DIRECTIONS = Your task is to retype, exactly and with nothing else, every line from the one containing "Box lawn for me." to the end of the listing.

PROVIDED DATA =

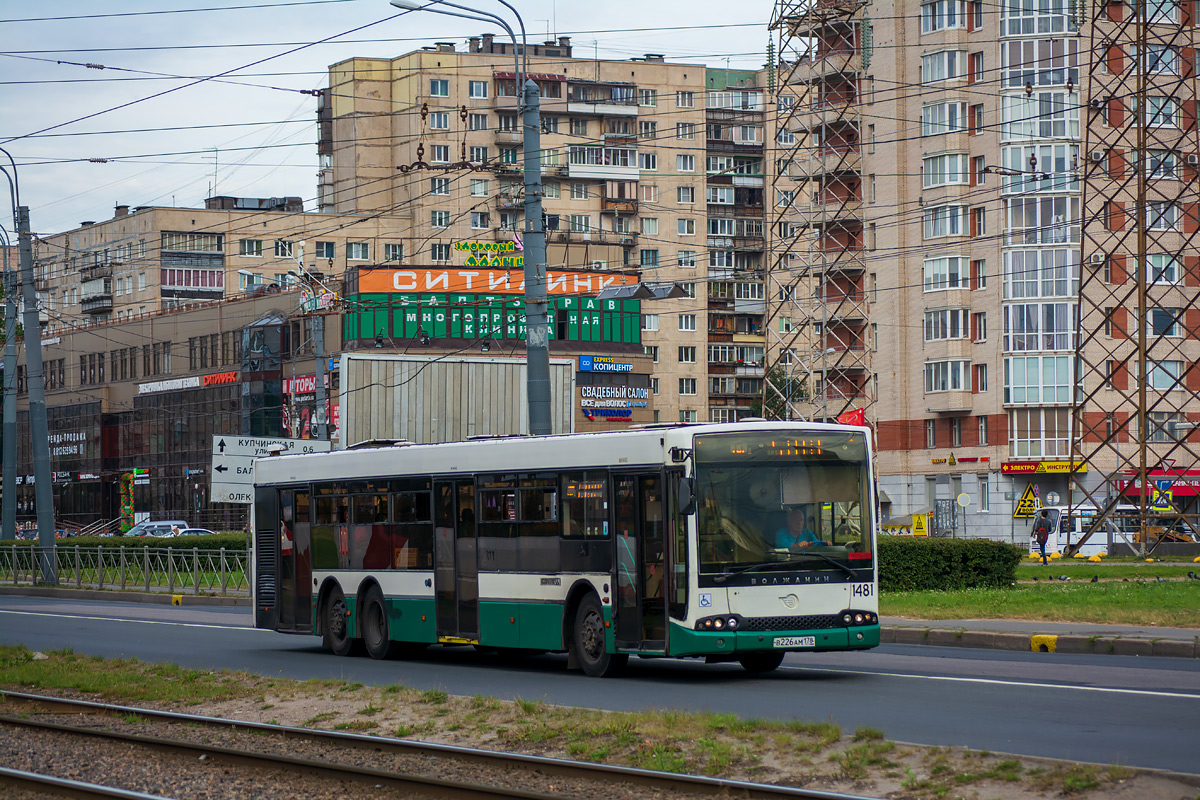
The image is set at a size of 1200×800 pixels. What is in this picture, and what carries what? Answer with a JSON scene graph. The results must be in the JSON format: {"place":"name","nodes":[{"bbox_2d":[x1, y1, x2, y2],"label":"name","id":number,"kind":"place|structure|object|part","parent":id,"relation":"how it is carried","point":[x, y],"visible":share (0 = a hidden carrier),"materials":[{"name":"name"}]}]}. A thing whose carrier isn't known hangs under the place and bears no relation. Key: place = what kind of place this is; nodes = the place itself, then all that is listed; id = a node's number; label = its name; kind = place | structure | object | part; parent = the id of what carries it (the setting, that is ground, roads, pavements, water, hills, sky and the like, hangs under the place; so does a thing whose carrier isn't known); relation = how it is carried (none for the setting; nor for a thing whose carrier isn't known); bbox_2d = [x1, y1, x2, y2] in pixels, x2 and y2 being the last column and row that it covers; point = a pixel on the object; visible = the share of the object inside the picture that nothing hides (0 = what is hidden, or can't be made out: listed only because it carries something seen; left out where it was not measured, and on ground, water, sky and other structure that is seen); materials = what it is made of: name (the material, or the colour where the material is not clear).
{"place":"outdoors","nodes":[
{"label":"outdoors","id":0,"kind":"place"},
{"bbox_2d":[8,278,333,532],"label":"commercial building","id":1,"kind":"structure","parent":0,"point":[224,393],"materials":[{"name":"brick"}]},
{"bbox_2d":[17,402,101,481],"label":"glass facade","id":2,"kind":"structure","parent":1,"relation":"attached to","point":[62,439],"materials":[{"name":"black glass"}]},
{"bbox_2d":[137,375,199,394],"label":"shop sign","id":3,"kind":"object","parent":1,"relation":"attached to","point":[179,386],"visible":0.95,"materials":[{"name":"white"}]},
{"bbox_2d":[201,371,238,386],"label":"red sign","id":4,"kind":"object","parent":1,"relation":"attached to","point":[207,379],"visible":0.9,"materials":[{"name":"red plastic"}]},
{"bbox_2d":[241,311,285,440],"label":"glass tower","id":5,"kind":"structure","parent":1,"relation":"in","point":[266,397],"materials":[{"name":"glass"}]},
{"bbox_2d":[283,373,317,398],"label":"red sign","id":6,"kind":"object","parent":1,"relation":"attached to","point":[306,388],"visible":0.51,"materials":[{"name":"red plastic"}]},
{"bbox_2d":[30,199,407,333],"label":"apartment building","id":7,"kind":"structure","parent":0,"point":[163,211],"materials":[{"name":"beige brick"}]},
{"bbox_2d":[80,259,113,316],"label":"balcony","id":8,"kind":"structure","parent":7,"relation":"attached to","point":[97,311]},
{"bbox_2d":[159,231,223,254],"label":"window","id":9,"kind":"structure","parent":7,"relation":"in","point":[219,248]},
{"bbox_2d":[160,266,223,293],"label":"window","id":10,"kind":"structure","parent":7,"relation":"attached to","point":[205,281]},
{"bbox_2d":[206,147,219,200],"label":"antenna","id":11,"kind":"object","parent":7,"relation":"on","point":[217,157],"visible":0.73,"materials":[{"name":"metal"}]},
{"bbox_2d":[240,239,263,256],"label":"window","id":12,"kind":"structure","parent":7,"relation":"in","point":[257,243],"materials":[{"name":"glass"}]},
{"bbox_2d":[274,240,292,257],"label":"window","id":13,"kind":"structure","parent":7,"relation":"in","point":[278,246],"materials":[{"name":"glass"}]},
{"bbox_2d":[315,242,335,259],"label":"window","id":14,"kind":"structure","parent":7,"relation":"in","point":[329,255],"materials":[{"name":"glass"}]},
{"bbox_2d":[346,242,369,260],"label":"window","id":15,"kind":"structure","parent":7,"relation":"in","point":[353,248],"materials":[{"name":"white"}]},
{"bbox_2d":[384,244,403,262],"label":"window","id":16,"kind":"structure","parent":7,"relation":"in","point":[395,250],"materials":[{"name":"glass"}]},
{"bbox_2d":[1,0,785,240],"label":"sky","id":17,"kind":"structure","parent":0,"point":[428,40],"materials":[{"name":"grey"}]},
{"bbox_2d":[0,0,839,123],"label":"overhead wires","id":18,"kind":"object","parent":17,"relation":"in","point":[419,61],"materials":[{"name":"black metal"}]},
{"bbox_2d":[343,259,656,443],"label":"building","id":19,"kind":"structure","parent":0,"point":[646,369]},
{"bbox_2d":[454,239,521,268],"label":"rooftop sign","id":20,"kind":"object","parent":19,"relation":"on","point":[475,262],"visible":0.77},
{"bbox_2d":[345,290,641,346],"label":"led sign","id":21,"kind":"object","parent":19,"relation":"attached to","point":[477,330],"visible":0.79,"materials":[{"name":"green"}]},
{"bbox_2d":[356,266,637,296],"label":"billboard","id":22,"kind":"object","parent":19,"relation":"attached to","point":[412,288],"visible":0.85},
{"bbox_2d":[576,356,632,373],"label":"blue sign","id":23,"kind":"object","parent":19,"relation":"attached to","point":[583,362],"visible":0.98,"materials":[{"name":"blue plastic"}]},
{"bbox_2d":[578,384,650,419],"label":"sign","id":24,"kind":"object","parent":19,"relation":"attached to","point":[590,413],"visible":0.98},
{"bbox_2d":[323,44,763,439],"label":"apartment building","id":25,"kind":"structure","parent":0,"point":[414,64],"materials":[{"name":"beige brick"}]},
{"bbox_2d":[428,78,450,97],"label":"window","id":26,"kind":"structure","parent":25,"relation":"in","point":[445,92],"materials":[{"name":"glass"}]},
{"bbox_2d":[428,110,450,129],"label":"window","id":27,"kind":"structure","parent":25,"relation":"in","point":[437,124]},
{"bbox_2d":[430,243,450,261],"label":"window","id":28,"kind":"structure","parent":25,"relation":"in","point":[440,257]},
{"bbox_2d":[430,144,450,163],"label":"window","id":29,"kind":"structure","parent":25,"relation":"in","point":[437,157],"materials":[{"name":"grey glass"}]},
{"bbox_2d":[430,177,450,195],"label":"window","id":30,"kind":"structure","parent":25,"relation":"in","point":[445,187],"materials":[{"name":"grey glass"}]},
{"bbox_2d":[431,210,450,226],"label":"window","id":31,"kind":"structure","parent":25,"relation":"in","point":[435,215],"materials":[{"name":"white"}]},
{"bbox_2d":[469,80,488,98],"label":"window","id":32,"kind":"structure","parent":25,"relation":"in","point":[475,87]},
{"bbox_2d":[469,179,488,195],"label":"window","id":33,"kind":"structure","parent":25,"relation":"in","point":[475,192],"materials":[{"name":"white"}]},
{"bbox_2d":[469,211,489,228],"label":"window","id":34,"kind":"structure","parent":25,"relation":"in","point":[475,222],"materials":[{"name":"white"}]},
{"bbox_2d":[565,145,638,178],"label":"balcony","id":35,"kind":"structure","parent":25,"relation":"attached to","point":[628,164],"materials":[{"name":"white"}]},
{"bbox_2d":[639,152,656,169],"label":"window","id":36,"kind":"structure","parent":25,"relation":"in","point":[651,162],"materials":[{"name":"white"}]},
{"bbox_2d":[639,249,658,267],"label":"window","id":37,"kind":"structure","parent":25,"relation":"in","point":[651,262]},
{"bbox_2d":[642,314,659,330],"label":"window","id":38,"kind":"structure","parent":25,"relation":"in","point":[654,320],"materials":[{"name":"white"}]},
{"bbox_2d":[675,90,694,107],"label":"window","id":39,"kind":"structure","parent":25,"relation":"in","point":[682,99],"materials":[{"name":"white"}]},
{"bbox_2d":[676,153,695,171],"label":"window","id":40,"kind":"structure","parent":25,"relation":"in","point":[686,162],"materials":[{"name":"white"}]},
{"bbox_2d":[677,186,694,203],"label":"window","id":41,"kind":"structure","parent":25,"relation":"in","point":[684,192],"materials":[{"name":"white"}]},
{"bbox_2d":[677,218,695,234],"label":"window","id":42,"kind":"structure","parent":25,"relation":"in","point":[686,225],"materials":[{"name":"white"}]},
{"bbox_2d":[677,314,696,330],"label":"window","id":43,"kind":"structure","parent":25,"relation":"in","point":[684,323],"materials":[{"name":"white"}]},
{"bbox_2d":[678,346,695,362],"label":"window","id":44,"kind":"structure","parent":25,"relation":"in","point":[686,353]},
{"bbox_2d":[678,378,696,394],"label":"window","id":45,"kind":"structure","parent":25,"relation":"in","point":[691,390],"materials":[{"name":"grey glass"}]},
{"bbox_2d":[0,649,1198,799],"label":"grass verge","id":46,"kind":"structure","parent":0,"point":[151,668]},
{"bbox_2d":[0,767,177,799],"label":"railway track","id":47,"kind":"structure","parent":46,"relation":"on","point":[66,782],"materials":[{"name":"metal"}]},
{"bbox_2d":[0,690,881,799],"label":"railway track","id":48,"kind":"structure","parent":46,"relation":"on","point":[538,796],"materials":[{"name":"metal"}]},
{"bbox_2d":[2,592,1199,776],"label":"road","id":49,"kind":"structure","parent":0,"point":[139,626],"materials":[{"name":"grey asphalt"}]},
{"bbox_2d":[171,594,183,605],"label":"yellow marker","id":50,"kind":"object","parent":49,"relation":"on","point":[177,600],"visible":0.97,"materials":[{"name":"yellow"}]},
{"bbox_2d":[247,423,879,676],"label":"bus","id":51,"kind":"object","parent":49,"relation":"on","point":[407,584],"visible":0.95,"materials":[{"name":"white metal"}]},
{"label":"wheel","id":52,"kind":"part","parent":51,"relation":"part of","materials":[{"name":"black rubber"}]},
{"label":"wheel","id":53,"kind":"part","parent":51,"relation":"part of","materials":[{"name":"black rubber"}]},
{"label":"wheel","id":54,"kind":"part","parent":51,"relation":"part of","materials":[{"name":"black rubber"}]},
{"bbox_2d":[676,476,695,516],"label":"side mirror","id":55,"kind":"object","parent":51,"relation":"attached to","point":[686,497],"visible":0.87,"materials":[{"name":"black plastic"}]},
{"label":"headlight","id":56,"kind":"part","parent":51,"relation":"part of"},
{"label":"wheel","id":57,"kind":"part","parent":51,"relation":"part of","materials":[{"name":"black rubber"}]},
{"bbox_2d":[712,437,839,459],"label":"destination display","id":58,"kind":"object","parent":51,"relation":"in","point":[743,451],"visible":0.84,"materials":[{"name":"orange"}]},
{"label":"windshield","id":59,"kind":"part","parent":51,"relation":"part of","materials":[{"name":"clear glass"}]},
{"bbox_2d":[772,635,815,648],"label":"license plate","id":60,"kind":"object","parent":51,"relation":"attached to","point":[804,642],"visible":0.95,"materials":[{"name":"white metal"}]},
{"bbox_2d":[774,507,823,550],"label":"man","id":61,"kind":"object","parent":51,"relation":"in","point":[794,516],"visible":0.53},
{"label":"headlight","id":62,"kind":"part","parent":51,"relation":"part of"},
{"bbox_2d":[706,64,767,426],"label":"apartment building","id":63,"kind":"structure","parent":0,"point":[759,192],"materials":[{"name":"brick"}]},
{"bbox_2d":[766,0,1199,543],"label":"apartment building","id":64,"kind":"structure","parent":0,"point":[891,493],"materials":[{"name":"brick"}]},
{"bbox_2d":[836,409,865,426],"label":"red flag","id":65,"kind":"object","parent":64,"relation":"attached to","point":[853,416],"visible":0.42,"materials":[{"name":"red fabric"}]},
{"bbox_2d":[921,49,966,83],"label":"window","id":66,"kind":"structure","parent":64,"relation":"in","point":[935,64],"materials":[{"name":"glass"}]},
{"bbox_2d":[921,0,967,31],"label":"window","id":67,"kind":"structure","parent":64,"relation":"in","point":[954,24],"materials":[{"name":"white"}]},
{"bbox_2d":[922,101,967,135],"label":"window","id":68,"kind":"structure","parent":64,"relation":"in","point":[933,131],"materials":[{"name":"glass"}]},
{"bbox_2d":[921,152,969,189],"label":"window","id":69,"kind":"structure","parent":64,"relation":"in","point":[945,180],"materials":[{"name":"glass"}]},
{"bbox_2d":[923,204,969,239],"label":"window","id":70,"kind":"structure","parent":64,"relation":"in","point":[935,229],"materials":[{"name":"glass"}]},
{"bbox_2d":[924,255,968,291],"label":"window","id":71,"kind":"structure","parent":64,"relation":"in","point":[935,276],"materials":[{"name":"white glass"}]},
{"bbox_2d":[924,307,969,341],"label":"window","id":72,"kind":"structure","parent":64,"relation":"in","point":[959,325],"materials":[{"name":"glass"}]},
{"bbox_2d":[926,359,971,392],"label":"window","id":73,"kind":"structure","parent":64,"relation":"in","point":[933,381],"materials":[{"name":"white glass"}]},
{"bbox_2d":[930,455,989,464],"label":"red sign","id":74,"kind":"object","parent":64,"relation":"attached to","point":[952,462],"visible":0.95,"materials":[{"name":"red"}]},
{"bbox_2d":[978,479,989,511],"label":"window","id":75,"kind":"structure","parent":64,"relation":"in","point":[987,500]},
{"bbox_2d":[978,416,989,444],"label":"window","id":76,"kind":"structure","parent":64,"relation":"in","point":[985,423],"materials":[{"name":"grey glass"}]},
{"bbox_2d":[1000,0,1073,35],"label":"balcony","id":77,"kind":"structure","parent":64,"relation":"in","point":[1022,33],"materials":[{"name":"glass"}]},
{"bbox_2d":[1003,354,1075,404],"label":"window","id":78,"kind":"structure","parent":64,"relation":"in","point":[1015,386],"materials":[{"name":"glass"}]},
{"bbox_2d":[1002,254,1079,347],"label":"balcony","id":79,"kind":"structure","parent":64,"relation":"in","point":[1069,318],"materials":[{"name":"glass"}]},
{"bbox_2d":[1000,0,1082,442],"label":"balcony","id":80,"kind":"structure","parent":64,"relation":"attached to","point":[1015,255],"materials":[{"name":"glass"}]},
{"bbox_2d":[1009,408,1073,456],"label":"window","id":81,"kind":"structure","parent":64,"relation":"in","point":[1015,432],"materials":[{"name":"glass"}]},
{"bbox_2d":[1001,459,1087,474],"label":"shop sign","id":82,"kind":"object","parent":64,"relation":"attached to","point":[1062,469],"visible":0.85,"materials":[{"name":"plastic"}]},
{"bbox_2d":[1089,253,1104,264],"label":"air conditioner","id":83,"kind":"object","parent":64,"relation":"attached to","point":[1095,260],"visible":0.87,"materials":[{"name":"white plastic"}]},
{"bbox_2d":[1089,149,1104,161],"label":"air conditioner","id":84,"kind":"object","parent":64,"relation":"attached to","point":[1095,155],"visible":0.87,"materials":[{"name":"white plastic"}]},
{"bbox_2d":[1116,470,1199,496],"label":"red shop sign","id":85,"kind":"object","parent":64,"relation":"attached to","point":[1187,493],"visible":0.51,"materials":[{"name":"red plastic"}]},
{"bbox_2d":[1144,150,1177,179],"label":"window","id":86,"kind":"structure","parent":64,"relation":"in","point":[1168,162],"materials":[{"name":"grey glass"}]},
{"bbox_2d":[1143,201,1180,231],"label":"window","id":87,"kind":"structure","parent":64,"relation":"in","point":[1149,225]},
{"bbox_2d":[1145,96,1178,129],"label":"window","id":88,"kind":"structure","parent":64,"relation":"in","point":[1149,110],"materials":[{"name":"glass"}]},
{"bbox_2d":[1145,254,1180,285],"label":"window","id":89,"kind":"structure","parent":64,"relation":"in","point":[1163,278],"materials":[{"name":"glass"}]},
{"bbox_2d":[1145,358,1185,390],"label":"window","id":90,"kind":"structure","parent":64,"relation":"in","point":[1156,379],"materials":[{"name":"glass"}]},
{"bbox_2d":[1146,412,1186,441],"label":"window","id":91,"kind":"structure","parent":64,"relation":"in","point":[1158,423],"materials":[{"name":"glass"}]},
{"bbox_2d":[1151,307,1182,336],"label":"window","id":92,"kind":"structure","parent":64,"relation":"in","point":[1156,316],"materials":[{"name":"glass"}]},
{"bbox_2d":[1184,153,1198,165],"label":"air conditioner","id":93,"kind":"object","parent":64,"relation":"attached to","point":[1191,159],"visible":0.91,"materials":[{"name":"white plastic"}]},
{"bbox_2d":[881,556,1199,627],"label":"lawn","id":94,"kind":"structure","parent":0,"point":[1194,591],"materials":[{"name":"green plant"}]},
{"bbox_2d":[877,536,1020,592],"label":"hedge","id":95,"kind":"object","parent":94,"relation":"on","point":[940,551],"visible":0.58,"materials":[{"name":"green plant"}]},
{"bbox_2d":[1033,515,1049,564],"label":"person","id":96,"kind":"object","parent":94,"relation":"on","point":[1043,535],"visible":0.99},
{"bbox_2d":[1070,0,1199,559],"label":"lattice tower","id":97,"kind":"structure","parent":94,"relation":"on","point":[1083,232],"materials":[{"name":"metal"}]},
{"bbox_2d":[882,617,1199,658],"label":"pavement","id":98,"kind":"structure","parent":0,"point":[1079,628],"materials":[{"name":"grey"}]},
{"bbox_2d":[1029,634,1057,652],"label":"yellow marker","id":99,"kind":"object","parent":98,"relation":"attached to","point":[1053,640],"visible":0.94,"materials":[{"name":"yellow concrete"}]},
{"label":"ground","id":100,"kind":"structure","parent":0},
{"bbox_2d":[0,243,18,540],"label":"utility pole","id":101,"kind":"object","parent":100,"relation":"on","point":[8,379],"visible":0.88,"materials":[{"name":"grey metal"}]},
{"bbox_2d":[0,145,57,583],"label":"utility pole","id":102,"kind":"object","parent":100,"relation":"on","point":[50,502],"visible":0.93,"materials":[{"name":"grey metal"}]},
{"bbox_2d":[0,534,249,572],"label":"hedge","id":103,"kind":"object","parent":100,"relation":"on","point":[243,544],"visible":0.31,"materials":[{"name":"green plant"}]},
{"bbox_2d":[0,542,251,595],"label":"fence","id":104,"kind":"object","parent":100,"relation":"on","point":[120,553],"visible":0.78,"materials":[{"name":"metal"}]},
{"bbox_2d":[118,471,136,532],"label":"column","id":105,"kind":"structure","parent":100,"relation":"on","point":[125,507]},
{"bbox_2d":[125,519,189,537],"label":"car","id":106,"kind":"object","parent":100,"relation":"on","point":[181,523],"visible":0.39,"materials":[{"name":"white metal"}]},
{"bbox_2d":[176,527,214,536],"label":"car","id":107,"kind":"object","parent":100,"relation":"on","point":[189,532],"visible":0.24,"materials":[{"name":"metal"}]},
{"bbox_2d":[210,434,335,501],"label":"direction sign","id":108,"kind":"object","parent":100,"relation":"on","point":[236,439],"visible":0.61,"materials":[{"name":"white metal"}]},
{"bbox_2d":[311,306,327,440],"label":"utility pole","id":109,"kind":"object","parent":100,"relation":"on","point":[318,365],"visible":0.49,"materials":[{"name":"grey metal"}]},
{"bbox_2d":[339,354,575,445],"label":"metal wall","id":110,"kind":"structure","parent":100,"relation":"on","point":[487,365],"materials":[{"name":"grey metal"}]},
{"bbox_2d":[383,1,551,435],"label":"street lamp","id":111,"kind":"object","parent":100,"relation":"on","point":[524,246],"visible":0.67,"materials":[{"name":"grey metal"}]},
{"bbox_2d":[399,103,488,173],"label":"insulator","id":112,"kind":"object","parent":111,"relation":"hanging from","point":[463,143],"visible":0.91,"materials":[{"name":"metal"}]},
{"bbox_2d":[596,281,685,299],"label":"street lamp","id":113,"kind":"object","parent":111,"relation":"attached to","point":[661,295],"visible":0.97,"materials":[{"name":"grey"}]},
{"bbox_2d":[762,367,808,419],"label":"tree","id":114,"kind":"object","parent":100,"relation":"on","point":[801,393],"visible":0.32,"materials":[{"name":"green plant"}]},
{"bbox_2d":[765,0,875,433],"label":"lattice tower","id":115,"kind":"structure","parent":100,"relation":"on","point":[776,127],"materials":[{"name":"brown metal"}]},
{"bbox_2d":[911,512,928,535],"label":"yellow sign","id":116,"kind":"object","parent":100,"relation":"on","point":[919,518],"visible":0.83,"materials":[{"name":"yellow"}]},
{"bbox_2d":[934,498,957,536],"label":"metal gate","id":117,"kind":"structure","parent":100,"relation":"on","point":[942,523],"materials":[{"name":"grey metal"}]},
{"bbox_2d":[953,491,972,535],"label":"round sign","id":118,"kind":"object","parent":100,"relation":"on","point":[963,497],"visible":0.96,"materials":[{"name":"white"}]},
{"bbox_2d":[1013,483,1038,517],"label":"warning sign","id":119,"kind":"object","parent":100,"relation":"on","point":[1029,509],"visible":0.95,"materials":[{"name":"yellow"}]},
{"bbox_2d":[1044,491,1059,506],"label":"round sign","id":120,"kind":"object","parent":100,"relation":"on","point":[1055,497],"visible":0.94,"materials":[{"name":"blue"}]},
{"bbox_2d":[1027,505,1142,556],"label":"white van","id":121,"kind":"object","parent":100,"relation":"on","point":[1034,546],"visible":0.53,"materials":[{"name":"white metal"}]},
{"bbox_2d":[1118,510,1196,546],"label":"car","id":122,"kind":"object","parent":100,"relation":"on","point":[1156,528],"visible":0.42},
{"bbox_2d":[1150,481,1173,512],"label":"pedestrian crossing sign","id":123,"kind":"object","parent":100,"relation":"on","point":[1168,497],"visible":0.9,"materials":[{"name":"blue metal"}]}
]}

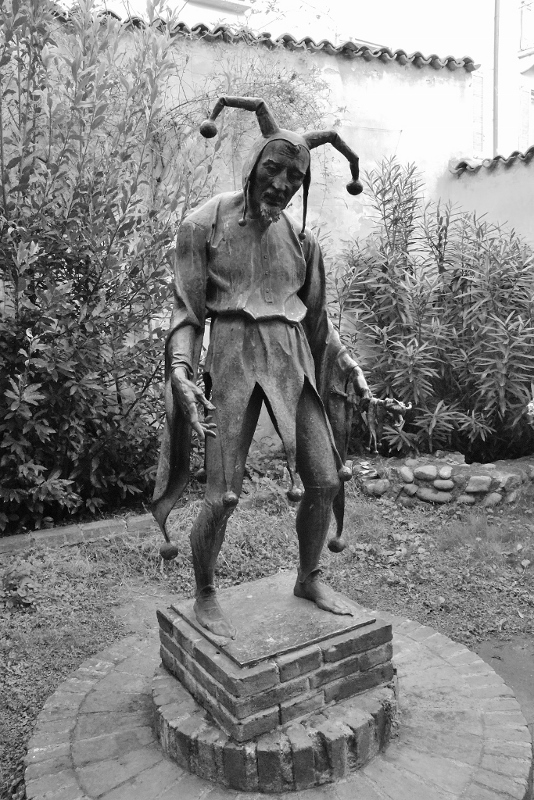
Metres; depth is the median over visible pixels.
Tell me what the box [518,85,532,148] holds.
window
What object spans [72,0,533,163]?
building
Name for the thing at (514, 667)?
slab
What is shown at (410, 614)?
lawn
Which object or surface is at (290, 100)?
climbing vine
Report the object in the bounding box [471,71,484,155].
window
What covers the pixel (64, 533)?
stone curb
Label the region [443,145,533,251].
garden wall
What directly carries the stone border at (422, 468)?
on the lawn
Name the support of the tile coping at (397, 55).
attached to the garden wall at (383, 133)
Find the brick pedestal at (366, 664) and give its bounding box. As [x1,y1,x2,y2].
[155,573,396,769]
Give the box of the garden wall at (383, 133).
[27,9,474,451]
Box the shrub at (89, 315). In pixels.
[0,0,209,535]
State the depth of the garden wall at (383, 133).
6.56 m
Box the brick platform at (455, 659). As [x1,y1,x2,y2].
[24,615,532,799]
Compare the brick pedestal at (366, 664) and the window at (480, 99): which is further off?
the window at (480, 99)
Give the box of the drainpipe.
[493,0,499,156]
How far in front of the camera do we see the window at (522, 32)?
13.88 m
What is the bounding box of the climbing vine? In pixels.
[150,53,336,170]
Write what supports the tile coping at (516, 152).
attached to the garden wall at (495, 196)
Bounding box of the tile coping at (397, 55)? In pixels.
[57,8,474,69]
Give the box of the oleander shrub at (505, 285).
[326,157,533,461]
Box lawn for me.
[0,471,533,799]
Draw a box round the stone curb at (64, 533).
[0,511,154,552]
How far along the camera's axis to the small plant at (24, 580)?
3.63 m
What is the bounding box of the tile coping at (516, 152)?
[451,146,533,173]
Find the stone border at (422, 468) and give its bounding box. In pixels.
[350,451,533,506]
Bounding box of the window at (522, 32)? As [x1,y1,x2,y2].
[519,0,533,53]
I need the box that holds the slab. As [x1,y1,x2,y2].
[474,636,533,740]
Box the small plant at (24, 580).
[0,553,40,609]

RESPONSE =
Box lawn for me.
[0,471,533,799]
Draw a box round the stone curb at (64, 533).
[0,511,154,552]
How far along the camera's axis to the small plant at (24, 580)?
3.63 m
What is the bounding box of the tile coping at (516, 152)?
[451,146,533,173]
Find the stone border at (422, 468) and give its bounding box. In pixels.
[350,451,533,506]
Bounding box of the window at (522, 32)? As [x1,y1,x2,y2].
[519,0,533,53]
I need the box that holds the slab. As [x1,y1,x2,y2].
[474,636,533,740]
Box the small plant at (24, 580).
[0,553,40,609]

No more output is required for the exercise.